Installing the additional codecs and opensource packages requires root permissions, this can be done by setting the following in the overrides file to run the container as root. Alternatively, a Custom Container Image with Codecs Installed can be used.

...
vss:
  applicationSpecs:
    vss-deployment:
      securityContext:
        fsGroup: 0
        runAsGroup: 0
        runAsUser: 0
...

Note

This has been tested with 8 x H100 GPUs.

To apply the overrides file while deploying the VSS Helm Chart, run:

sudo microk8s helm install vss-blueprint nvidia-blueprint-vss-2.3.0.tgz \
    --set global.ngcImagePullSecretName=ngc-docker-reg-secret -f overrides.yaml

Next, Wait for VSS to be ready and then Launch VSS UI.

Multi-Node Deployment#

Multi-node deployments can be used in case where more resources (e.g. GPUs) are required than available on a single node. For example, a 8 x LLM GPUs + 6 x VLM GPUs + 1 x Embedding + 1 x Reranking topology can be deployed on 2 8xH100 nodes.

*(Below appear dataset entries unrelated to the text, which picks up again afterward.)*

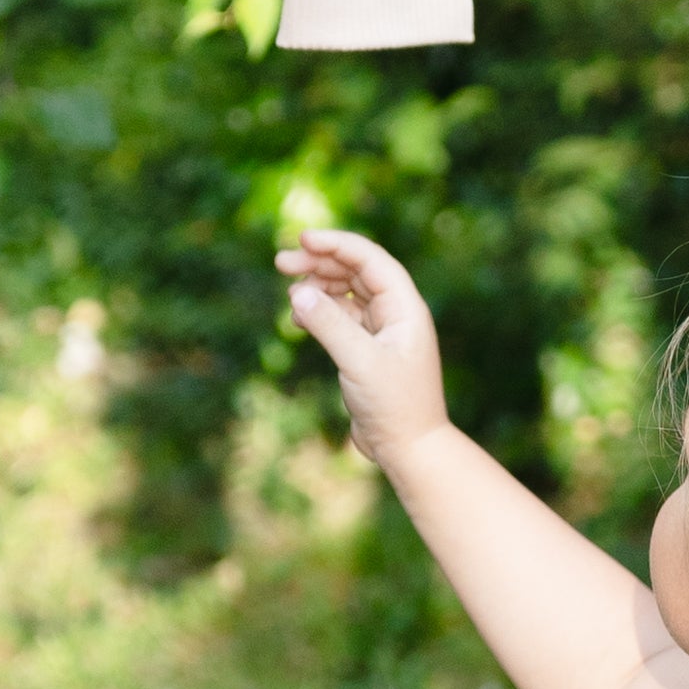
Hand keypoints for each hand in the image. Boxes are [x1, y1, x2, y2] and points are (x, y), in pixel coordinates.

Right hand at [277, 220, 447, 463]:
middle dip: (320, 262)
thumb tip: (298, 292)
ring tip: (287, 288)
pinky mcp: (365, 351)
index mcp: (405, 308)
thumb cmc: (395, 406)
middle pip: (355, 272)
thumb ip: (330, 325)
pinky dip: (319, 311)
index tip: (303, 239)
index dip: (338, 244)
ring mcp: (380, 332)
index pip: (371, 261)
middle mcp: (395, 314)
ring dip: (317, 286)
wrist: (407, 449)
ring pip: (345, 293)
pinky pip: (340, 318)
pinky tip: (297, 316)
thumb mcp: (360, 363)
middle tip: (281, 262)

While services can be distributed across multiple nodes, each individual service and its associated containers must run entirely on a single node that has sufficient resources. Services cannot be split across multiple nodes to utilize their combined resources.

By default, Kubernetes schedules the pods based on resource availability automatically.

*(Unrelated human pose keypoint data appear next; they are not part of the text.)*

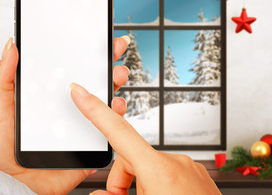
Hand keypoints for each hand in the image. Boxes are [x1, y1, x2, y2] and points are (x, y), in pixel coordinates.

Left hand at [0, 36, 130, 194]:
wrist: (8, 184)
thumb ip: (4, 77)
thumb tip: (11, 46)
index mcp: (46, 100)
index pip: (68, 73)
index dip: (82, 56)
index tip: (94, 40)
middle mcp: (64, 113)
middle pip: (90, 86)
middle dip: (106, 66)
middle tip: (114, 49)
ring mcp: (76, 130)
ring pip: (102, 106)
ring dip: (114, 88)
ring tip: (117, 75)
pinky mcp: (85, 150)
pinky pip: (105, 133)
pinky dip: (115, 119)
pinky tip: (115, 107)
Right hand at [70, 84, 220, 194]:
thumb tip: (98, 194)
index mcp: (160, 172)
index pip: (118, 132)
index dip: (94, 110)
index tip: (79, 92)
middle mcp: (176, 164)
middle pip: (130, 158)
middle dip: (120, 182)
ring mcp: (188, 169)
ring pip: (147, 168)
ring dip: (138, 187)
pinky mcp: (196, 176)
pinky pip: (165, 174)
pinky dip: (155, 187)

To explicitly schedule a particular pod on a particular node, run the following command. This command schedules the embedding and reranking services on the second node.

sudo microk8s kubectl get node

helm install vss-blueprint nvidia-blueprint-vss-2.3.0.tgz \
   --set global.ngcImagePullSecretName=ngc-docker-reg-secret \
   --set vss.nodeSelector."kubernetes\.io/hostname"="<Name of Node #2>"  \
   --set nemo-embedding.nodeSelector."kubernetes\.io/hostname"="<Name of Node #2>"  \
   --set nemo-rerank.nodeSelector."kubernetes\.io/hostname"="<Name of Node #2>"

This can be done for any pod by adding the nodeSelector to the overrides file.

...
<service-name>:
  nodeSelector:
    "kubernetes.io/hostname": "<Name of Node #2>"
...

Note

If you have issues with multi-node deployment, try the following:

  • Try setting nodeSelector on each service as shown above when deploying.

  • Try deleting existing PVCs sudo microk8s kubectl delete pvc model-store-vss-blueprint-0 vss-ngc-model-cache-pvc before redeploying.